Austin’s ethics agreement outlining the Raytheon recusal indicates it isn’t absolute: It cites an exemption in a Standards of Conduct law that would allow his involvement in a Raytheon issue if a designated Pentagon ethics officer determined that the government’s interest in Austin’s participation outweighed a perception he may not be impartial.

Austin, who led forces in the Mideast as head of U.S. Central Command, would make history as the first Black U.S. defense secretary. His confirmation process will begin with a hearing before the Senate Armed Services Committee scheduled for Jan. 19. He also would have to receive a congressional waiver from a law preventing retired military officers from serving as defense secretary until they’ve been out of office for seven years.

Austin’s ethics agreement is a standard part of a post-Watergate process intended to give lawmakers and taxpayers assurances that public officials follow conflict of interest standards. It draws extra attention at the Defense Department because of concerns about the influence of the military-industrial complex and the revolving door between the Pentagon and its multibillion-dollar contractors.

Unlike President Donald Trump’s former defense secretary, Mark Esper, who drew criticism from Democratic Senator Elizabeth Warren for having worked as Raytheon’s chief lobbyist, Austin had a much less extensive relationship with the company. His situation may be closer to that of another of Trump’s defense chiefs, James Mattis, who recused himself for a year from decisions involving General Dynamics Corp. because he had served on its board from 2013 to 2017 and severed all financial ties.

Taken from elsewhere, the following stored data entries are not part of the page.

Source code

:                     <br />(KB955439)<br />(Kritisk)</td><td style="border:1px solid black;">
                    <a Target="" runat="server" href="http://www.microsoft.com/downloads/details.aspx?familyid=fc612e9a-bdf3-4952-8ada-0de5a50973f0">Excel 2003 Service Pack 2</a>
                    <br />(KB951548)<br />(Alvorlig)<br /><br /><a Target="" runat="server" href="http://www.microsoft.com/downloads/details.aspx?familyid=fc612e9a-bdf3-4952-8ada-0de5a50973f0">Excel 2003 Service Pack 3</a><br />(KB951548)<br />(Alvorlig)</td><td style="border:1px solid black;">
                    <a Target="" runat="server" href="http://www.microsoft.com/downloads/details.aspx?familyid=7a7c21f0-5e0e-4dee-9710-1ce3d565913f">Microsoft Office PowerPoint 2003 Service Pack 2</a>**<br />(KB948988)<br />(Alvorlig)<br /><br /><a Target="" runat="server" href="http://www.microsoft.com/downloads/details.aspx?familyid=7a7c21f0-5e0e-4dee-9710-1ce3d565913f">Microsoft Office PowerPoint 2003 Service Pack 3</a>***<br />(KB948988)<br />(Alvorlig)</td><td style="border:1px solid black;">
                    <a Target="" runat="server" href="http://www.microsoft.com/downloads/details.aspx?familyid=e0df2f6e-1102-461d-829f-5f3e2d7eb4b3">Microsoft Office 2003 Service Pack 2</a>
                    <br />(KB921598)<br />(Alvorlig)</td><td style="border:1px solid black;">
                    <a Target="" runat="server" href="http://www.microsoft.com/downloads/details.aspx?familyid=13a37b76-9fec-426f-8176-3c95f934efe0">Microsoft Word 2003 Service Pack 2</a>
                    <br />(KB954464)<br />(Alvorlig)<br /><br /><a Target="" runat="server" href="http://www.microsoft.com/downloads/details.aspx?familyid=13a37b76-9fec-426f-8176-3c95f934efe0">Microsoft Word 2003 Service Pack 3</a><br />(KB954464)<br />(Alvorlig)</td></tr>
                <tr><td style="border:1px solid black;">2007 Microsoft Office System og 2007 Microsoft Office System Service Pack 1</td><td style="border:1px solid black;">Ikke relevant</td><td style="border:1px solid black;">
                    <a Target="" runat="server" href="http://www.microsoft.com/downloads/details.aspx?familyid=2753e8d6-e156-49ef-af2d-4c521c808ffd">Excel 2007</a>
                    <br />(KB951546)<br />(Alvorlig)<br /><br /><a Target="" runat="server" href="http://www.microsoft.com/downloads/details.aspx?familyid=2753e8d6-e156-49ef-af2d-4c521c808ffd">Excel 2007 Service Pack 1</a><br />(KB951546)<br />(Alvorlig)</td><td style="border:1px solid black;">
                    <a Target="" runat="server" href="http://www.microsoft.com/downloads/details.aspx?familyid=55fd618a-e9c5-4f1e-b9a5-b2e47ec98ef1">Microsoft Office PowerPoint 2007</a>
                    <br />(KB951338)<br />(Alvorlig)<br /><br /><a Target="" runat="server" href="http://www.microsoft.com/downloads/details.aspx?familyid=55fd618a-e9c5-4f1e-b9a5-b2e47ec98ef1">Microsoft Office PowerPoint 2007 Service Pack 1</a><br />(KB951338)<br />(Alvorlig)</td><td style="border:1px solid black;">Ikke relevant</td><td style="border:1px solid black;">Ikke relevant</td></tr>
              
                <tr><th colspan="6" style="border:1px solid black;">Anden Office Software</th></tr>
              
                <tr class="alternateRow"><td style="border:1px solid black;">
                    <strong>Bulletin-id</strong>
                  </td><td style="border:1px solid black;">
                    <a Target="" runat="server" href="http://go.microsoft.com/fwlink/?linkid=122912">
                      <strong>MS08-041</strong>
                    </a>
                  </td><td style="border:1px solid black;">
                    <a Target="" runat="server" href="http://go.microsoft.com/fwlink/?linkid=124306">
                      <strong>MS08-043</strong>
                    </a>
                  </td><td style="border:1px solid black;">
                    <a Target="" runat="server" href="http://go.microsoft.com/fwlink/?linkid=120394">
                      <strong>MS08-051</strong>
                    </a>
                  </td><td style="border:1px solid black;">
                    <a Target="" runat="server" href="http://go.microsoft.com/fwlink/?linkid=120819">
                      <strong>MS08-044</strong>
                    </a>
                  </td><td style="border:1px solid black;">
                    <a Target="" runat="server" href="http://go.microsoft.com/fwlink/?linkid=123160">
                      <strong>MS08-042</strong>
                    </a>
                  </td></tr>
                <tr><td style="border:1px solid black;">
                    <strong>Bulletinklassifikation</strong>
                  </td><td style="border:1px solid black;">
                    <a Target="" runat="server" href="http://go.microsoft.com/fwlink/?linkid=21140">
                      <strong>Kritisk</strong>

In Austin’s ethics agreement, he said he would resign from Raytheon’s board upon confirmation as well as from positions with consulting firm Booz Allen Hamilton Holding Corp. and Pine Island Capital Partners. Austin last year became a partner in Pine Island, a private equity partnership between a group of New York-based investors, and made a loan of as much as $15,000 to the group. He said he plans to liquidate “any rights I may have to any future interest in the company.”

The firm’s stated goal is to invest in mid-sized companies with values from $50 million to $500 million, specifically targeting aerospace and defense, retail, financial services, health care, manufacturing and technology. In September, Pine Island Acquisition, a blank-check company formed by Pine Island Capital Partners to target the defense industry, filed with the Securities and Exchange Commission to raise as much as $300 million in an initial public offering.

The exact value of Austin’s payout from his Raytheon ties will be based on the closing price of the Waltham, Massachusetts-based company and two offshoots from its merger -- Otis Worldwide Corp. and Carrier Global Corp. -- when executed.

The largest potential amount is $500,000 to $1 million in a category of “vested, deferred” Raytheon stock units. The second-largest, valued at as much as $500,000 -- $250,000 each -- are “vested deferred stock units” granted Austin from the Otis and Carrier spinoffs.

“In accordance with the terms of the merger agreement and my board benefits agreement, when I resign” from Raytheon it will “liquidate” those stocks and “give me a cash payout on or before the first business day that is” 30 days after he resigns. The payments will be based on the closing share prices of the respective stocks that day, Austin wrote.